Laboratoire de Physique Théorique (IRSAMC), Université de Toulouse (UPS), Toulouse F-31062, France.
Nat Commun. 2011;2:223. doi: 10.1038/ncomms1220.
Quantum-enhanced measurements use quantum mechanical effects to enhance the sensitivity of the measurement of classical quantities, such as the length of an optical cavity. The major goal is to beat the standard quantum limit (SQL), that is, an uncertainty of order , where N is the number of quantum resources (for example, the number of photons or atoms used), and to achieve a scaling 1/N, known as the Heisenberg limit.

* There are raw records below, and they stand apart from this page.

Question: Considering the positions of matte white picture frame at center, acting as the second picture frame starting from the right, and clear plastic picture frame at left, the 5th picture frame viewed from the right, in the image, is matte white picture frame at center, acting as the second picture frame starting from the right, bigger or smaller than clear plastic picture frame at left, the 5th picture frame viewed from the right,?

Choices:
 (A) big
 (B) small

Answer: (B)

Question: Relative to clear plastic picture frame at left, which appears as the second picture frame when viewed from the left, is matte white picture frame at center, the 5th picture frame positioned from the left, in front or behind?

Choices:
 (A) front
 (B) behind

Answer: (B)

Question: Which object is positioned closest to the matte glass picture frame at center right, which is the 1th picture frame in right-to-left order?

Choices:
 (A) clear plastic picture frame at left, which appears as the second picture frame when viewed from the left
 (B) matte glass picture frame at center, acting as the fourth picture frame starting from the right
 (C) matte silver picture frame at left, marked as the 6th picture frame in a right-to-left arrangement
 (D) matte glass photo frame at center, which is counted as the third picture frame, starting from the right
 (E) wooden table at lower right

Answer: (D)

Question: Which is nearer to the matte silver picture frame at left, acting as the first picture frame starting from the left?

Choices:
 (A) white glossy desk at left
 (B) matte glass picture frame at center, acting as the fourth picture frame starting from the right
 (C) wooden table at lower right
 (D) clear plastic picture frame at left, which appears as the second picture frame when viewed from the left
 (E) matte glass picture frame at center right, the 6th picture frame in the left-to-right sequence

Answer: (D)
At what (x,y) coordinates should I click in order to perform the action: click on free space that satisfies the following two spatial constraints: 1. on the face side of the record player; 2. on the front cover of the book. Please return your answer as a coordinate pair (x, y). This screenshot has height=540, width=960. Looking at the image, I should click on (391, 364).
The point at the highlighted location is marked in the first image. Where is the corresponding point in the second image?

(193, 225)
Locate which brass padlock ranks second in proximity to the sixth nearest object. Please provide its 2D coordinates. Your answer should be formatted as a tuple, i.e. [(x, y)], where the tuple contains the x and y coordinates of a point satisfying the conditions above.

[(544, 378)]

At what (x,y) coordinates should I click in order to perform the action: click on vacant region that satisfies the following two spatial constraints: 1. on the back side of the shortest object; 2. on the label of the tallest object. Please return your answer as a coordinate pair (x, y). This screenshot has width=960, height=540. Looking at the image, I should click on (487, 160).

So far very few experiments have demonstrated an improvement over the SQL. The required quantum states are generally highly entangled, difficult to produce, and very prone to decoherence. Here, we show that Heisenberg-limited measurements can be achieved without the use of entangled states by coupling the quantum resources to a common environment that can be measured at least in part. The method is robust under decoherence, and in fact the parameter dependence of collective decoherence itself can be used to reach a 1/N scaling.
量子增强测量利用量子力学效应来提高对经典量(如光腔长度)的测量灵敏度。主要目标是超越标准量子极限(SQL),即不确定性为 ,其中 N 是量子资源的数量(例如,使用的光子或原子的数量),并实现缩放 1/N,称为海森堡极限。到目前为止,很少有实验证明在 SQL 上有所改进。所需的量子态通常是高度纠缠的,难以产生,并且非常容易退相干。在这里,我们通过将量子资源耦合到至少可以部分测量的公共环境中,证明了无需使用纠缠态就可以实现海森堡极限测量。该方法在退相干下具有鲁棒性,实际上,集体退相干本身的参数依赖性可用于达到 1/N 缩放。